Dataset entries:
<<<<

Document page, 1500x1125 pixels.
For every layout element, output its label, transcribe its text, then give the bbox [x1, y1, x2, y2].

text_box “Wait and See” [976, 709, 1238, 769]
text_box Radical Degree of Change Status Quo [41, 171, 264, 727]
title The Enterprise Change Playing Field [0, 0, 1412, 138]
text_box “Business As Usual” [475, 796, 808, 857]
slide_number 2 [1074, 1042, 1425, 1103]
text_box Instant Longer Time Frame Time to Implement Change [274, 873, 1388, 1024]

>>>>

§ **PROBLEM TO SOLVE**:
Each line in the data is to be written out precisely.

§ **ANSWER SECTION**:
Document page, 1500x1125 pixels.
For every layout element, output its label, transcribe its text, then give the bbox [x1, y1, x2, y2].

text_box “Wait and See” [976, 709, 1238, 769]
text_box Radical Degree of Change Status Quo [41, 171, 264, 727]
title The Enterprise Change Playing Field [0, 0, 1412, 138]
text_box “Business As Usual” [475, 796, 808, 857]
slide_number 2 [1074, 1042, 1425, 1103]
text_box Instant Longer Time Frame Time to Implement Change [274, 873, 1388, 1024]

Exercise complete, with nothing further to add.